### WHAT IS REQUIRED
Whenever a picture appears in the records, exclude it, and transcribe everything else exactly.

** Opening RECORDS SHOWN block **

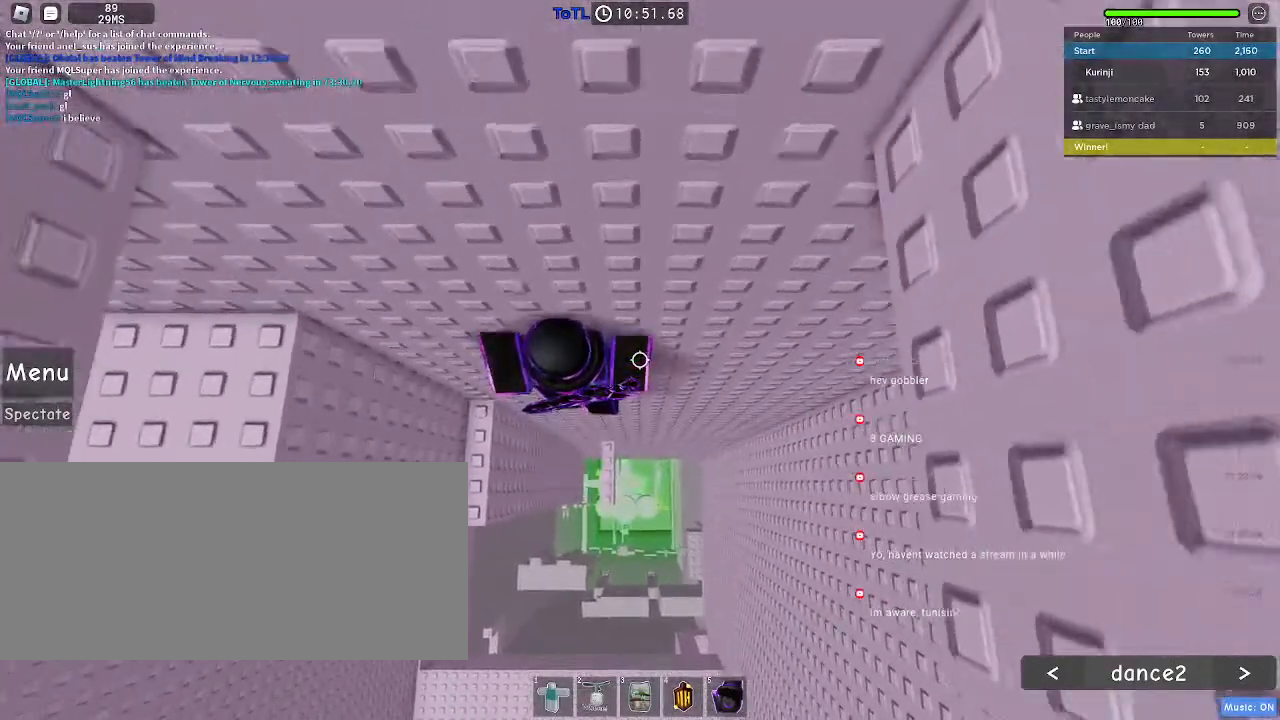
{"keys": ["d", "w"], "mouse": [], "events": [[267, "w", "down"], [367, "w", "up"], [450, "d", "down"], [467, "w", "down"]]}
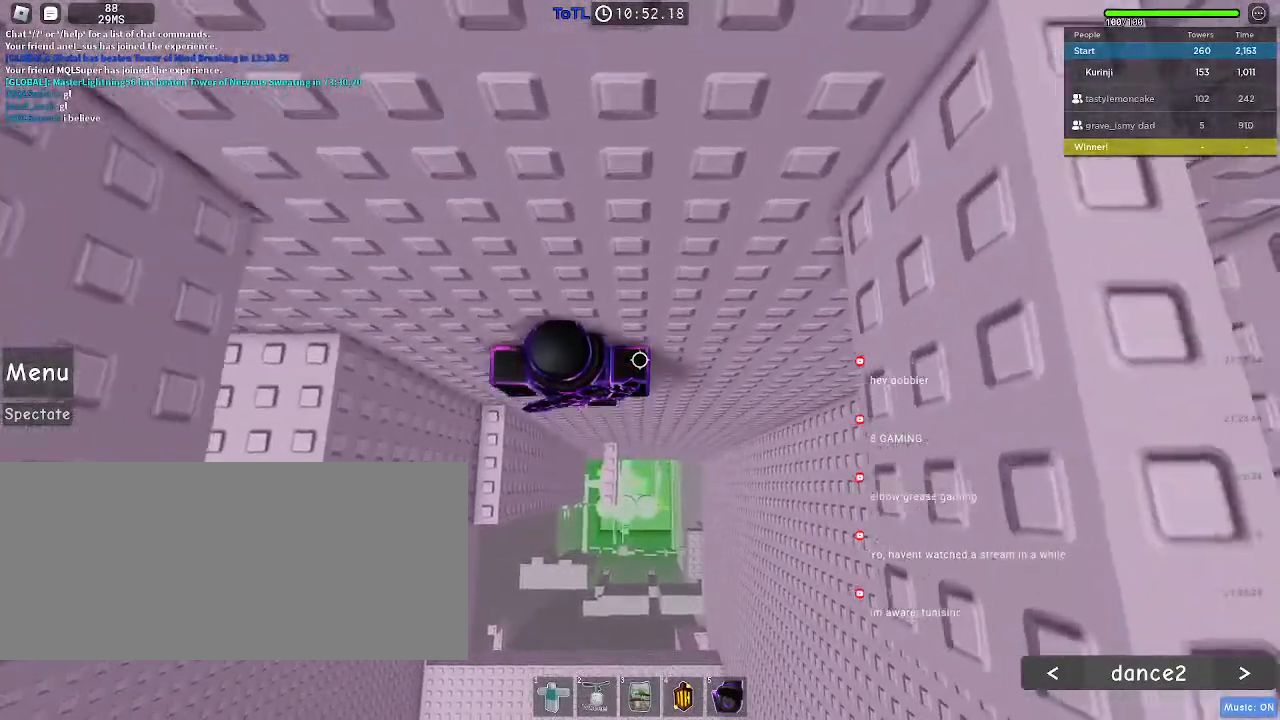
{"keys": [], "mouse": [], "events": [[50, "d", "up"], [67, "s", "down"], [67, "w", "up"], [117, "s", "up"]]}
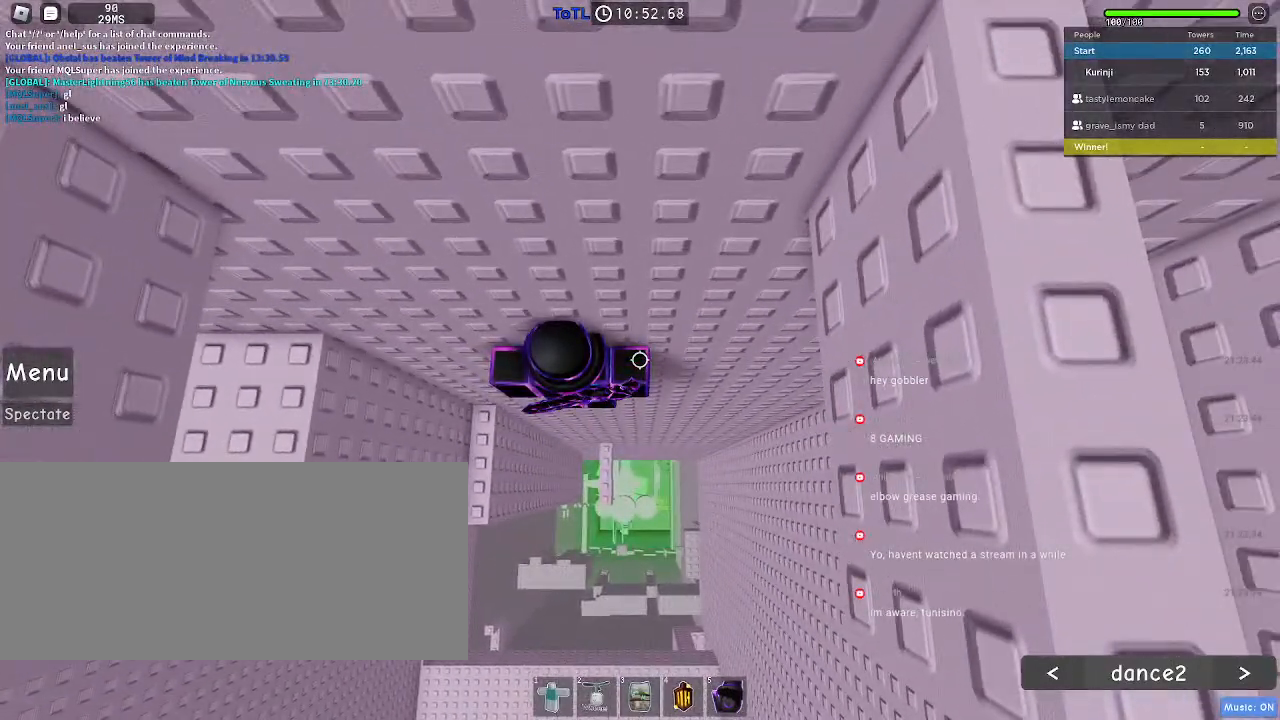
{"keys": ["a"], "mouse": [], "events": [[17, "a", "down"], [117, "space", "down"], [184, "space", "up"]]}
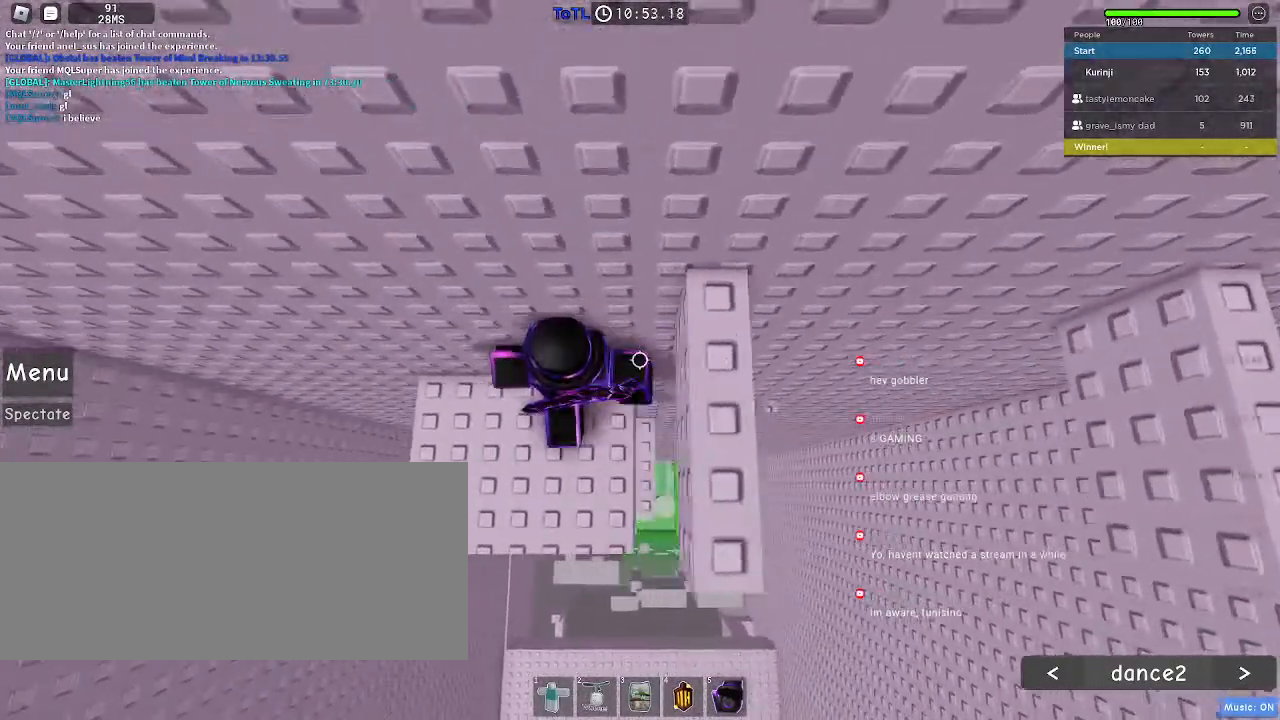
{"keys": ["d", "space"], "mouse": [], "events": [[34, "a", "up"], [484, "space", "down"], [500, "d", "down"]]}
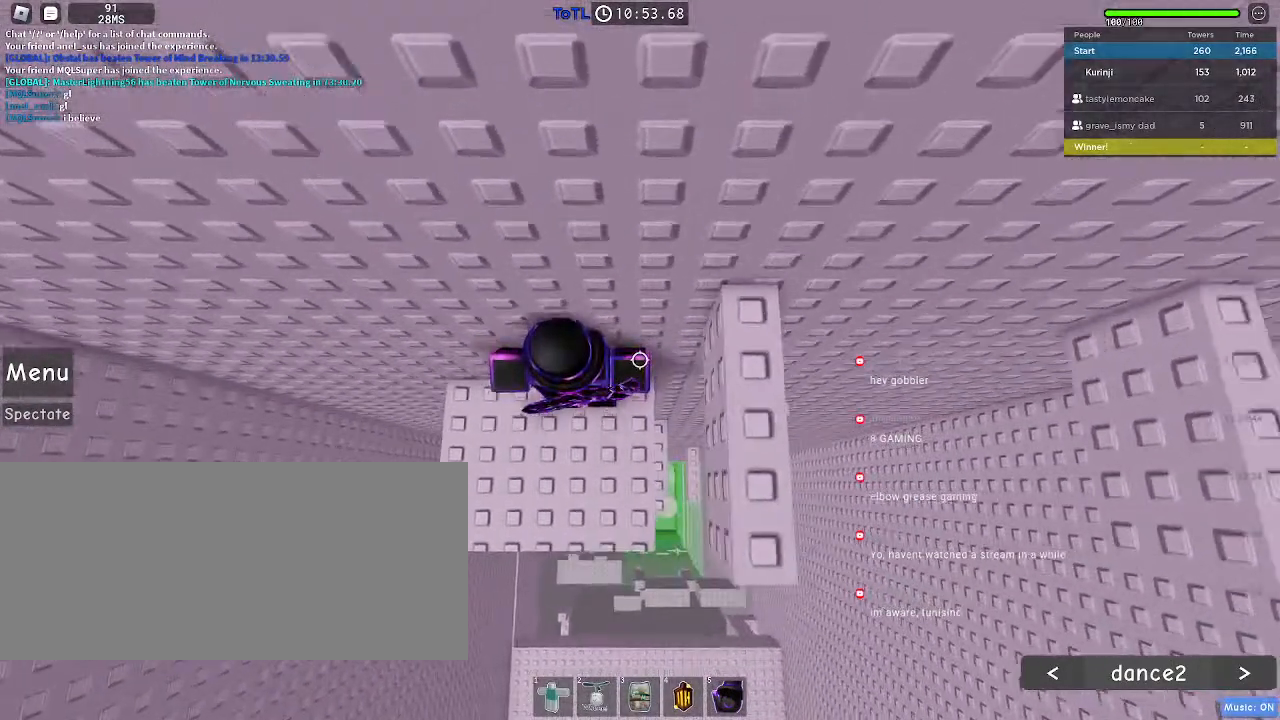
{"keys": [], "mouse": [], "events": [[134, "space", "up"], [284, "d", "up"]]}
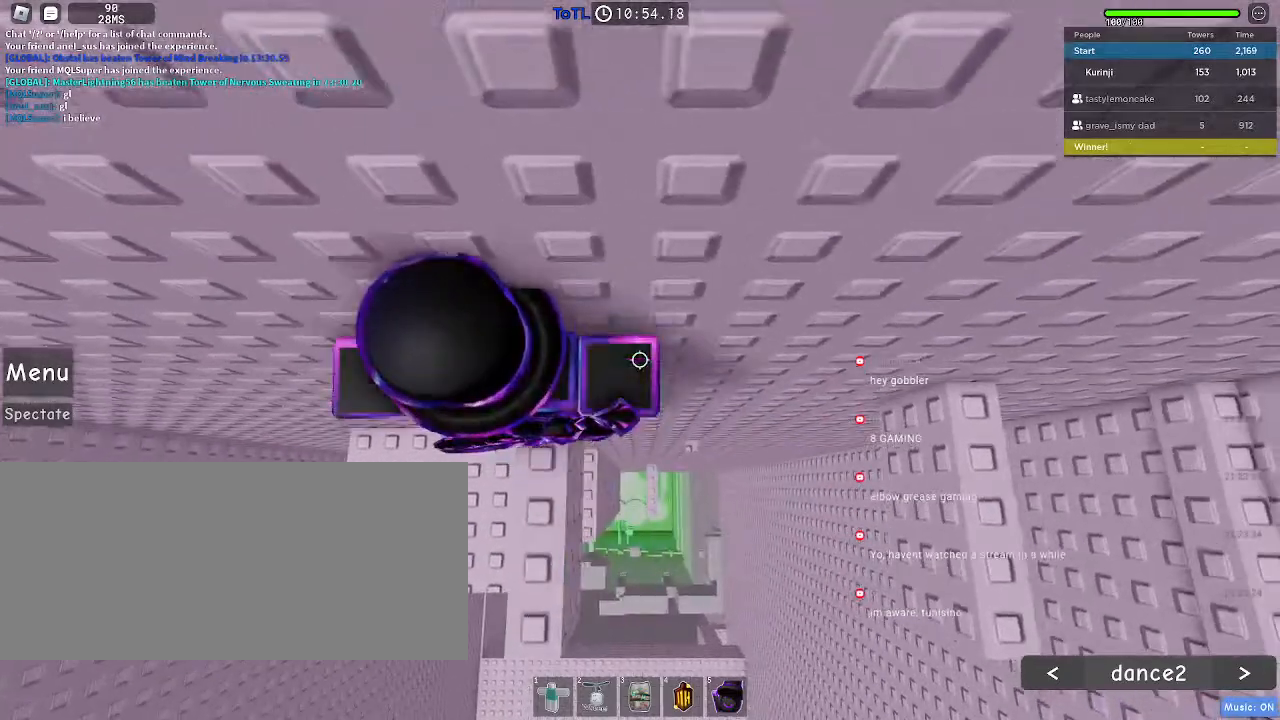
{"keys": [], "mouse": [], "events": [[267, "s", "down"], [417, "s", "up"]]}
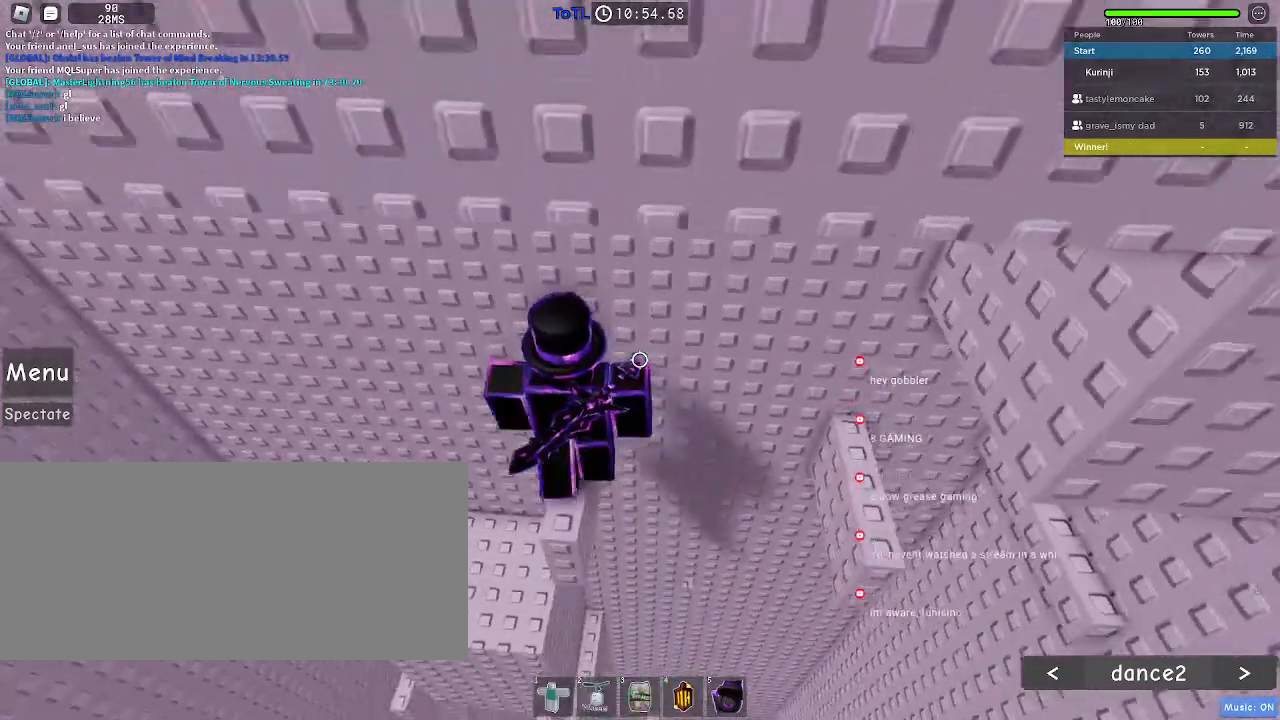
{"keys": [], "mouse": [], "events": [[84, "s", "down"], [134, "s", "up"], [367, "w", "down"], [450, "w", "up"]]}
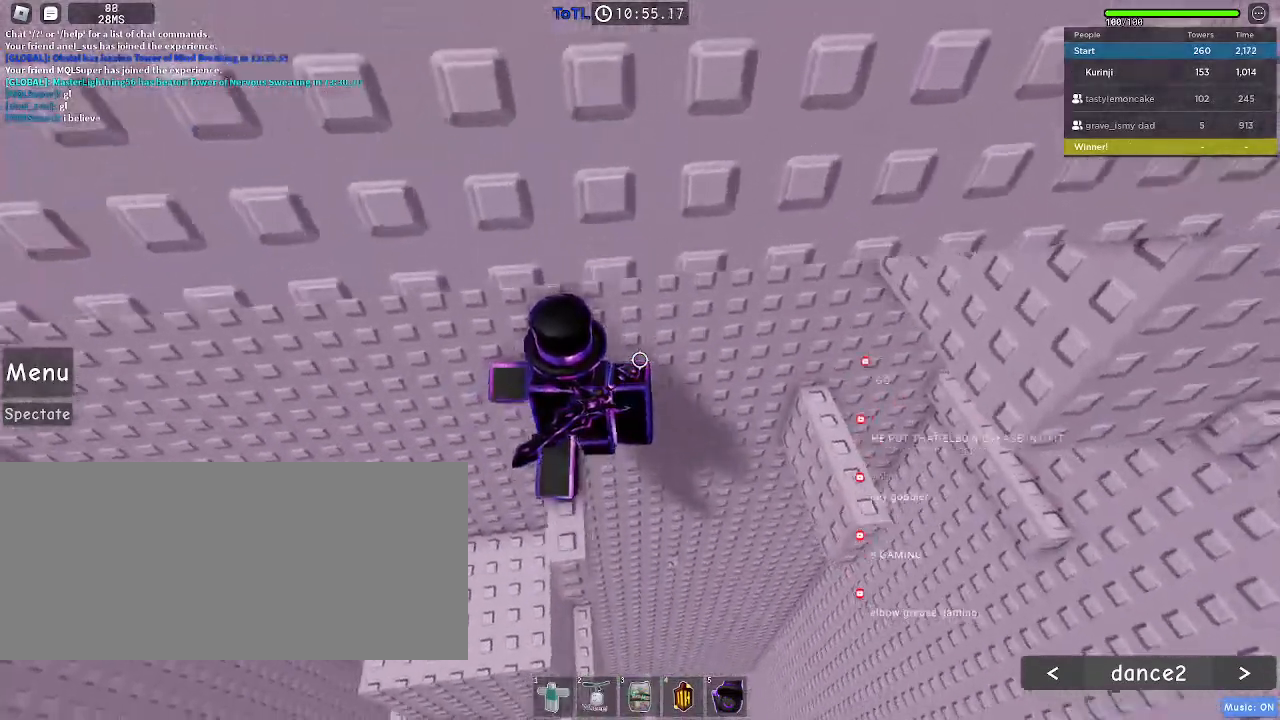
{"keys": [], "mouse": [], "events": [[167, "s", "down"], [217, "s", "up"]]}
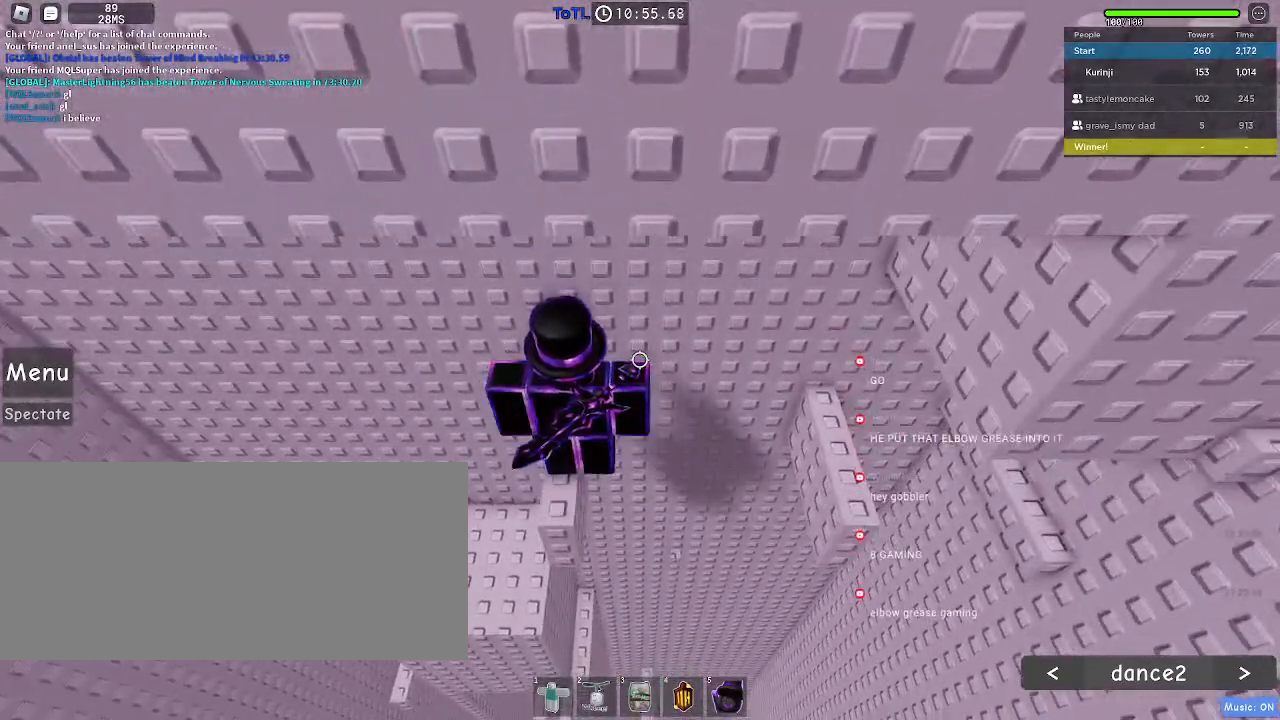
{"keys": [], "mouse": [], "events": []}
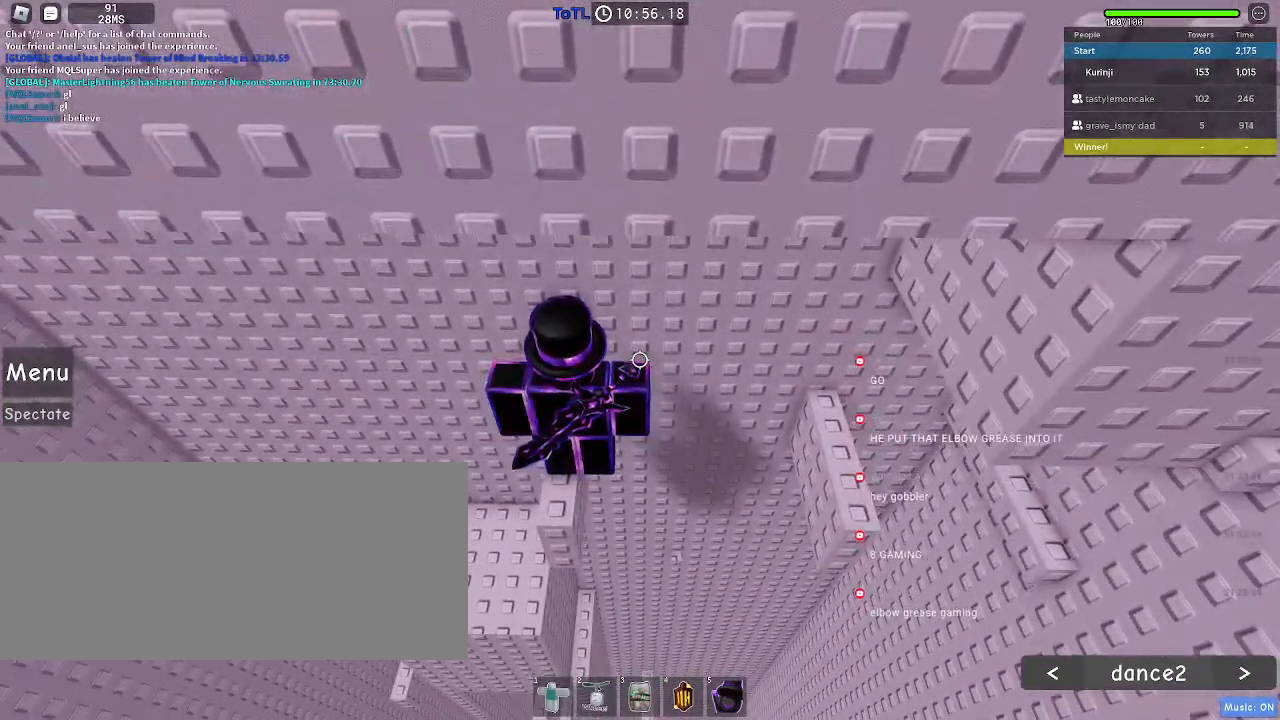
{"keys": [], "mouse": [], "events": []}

** Closing RECORDS SHOWN block **

### SOLUTION TO THE PROBLEM
{"keys": ["d", "w"], "mouse": [], "events": [[267, "w", "down"], [367, "w", "up"], [450, "d", "down"], [467, "w", "down"]]}
{"keys": [], "mouse": [], "events": [[50, "d", "up"], [67, "s", "down"], [67, "w", "up"], [117, "s", "up"]]}
{"keys": ["a"], "mouse": [], "events": [[17, "a", "down"], [117, "space", "down"], [184, "space", "up"]]}
{"keys": ["d", "space"], "mouse": [], "events": [[34, "a", "up"], [484, "space", "down"], [500, "d", "down"]]}
{"keys": [], "mouse": [], "events": [[134, "space", "up"], [284, "d", "up"]]}
{"keys": [], "mouse": [], "events": [[267, "s", "down"], [417, "s", "up"]]}
{"keys": [], "mouse": [], "events": [[84, "s", "down"], [134, "s", "up"], [367, "w", "down"], [450, "w", "up"]]}
{"keys": [], "mouse": [], "events": [[167, "s", "down"], [217, "s", "up"]]}
{"keys": [], "mouse": [], "events": []}
{"keys": [], "mouse": [], "events": []}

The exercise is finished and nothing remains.